▶ **EXERCISE**
Substitute "CLEAR" for every instance of "NONE" in the data below, and reproduce each line with nothing else altered.

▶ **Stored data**
+===+

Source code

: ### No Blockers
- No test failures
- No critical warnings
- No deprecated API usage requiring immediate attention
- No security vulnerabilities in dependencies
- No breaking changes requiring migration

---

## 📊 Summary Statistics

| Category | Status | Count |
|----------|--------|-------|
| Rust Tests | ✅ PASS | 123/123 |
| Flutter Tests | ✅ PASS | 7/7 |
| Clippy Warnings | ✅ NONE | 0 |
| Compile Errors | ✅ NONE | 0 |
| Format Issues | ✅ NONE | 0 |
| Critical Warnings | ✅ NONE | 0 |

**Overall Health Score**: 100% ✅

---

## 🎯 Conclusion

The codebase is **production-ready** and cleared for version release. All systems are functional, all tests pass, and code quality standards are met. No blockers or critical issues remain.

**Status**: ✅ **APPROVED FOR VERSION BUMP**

+===+

▶ **ANSWER FOR THIS EXERCISE**
Source code

: ### No Blockers
- No test failures
- No critical warnings
- No deprecated API usage requiring immediate attention
- No security vulnerabilities in dependencies
- No breaking changes requiring migration

---

## 📊 Summary Statistics

| Category | Status | Count |
|----------|--------|-------|
| Rust Tests | ✅ PASS | 123/123 |
| Flutter Tests | ✅ PASS | 7/7 |
| Clippy Warnings | ✅ CLEAR | 0 |
| Compile Errors | ✅ CLEAR | 0 |
| Format Issues | ✅ CLEAR | 0 |
| Critical Warnings | ✅ CLEAR | 0 |

**Overall Health Score**: 100% ✅

---

## 🎯 Conclusion

The codebase is **production-ready** and cleared for version release. All systems are functional, all tests pass, and code quality standards are met. No blockers or critical issues remain.

**Status**: ✅ **APPROVED FOR VERSION BUMP**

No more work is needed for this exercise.